# Karoo Lamb



## YeOldeOke (11/7/20)

Anybody know where I can get decent Karoo Lamb in Pta, or even in El Hellhole (Jhb)?

I'm dying for some, well, to pig out on it.

Reactions: Like 4


----------



## zadiac (11/7/20)

https://www.google.co.za/search?sxs...hUKEwjKt8qa08TqAhX2BGMBHS3vB0EQ4dUDCAY&uact=5

Reactions: Like 1 | Winner 1 | Thanks 1


----------



## SmokeyJoe (11/7/20)

YeOldeOke said:


> Anybody know where I can get decent Karoo Lamb in Pta, or even in El Hellhole (Jhb)?
> 
> I'm dying for some, well, to pig out on it.


Ill find out for you.

Reactions: Like 3


----------



## NecroticAngel (11/7/20)

Oooh so lus now!!

Reactions: Like 3


----------



## Stranger (11/7/20)

I know of a Karoo farmer that ships to JHB if you want authentic.

Reactions: Like 3 | Winner 1


----------



## YeOldeOke (12/7/20)

From the farmer sounds like damn great, but the problem is I'm the only one in the household that eats lamb so a whole or even half lamb is not on.
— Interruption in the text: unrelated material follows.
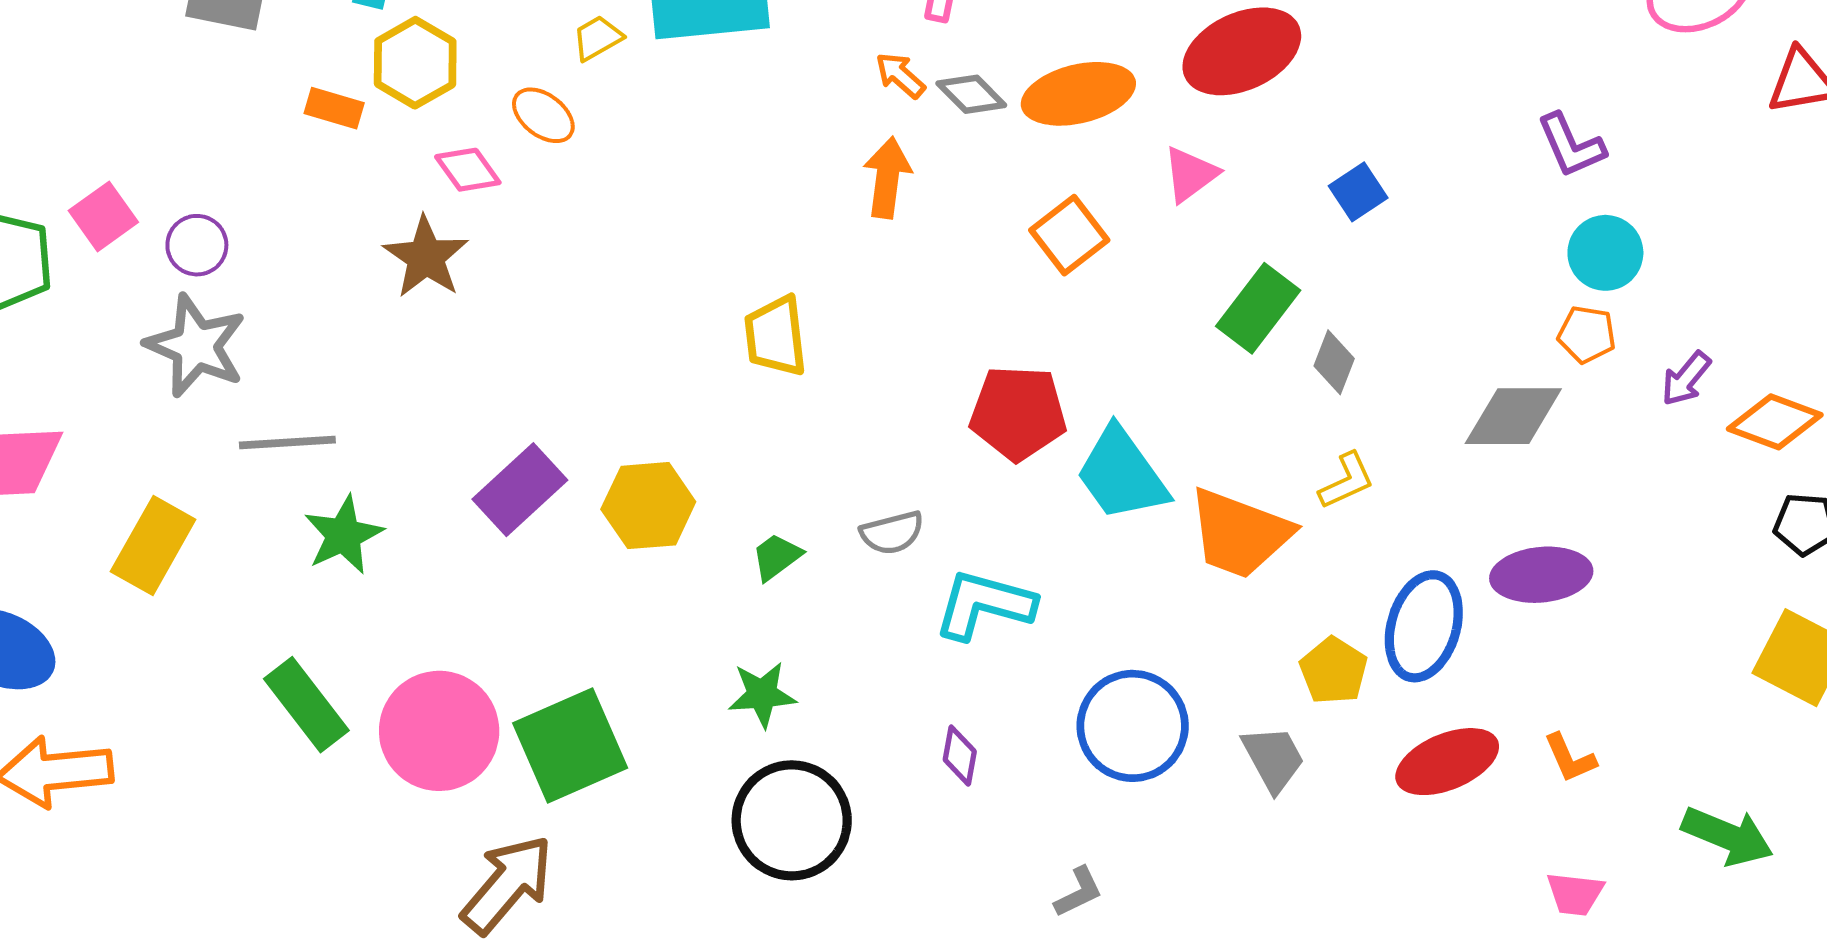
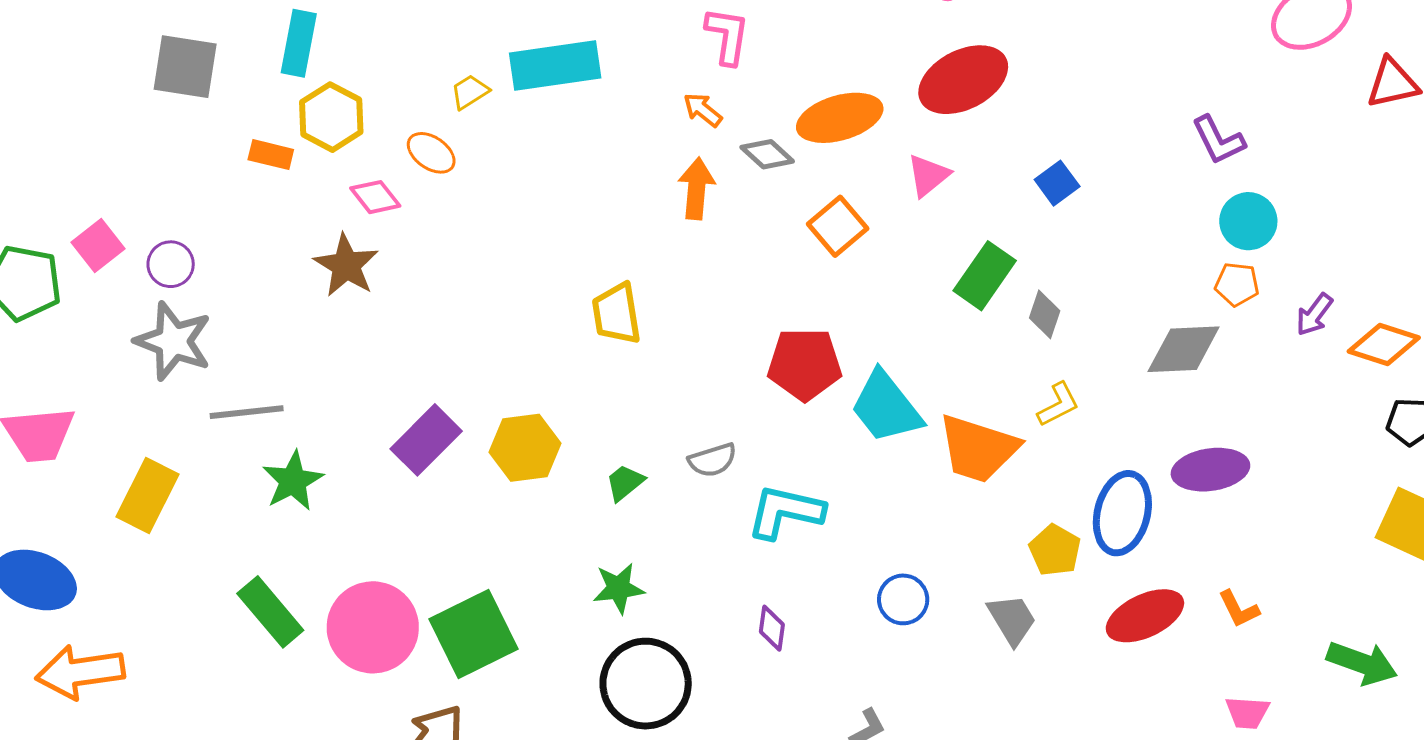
gray diamond: (971, 94) -> (767, 154), moved
blue circle: (1133, 726) -> (903, 599), size x0.6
I'm looking for a couple kg chops and maybe a leg per month only. Unless I buy a spacial freezer for it.

Reactions: Like 3


----------



## NecroticAngel (12/7/20)

YeOldeOke said:


> From the farmer sounds like damn great, but the problem is I'm the only one in the household that eats lamb so a whole or even half lamb is not on. I'm looking for a couple kg chops and maybe a leg per month only. Unless I buy a spacial freezer for it.


For karoo, id get the freezer!

Reactions: Like 3 | Agree 1


----------



## YeOldeOke (12/7/20)

NecroticAngel said:


> For karoo, id get the freezer!


That is what I'm leaning towards! I used to get a lamb once a month from Beaufort West when I was living in the Southern Cape, was worth it.

Just have to find space for another freezer, a battle incoming

Reactions: Like 4


----------



## oom_koos (13/7/20)

https://www.heydenrychs.com/

Reactions: Like 2


----------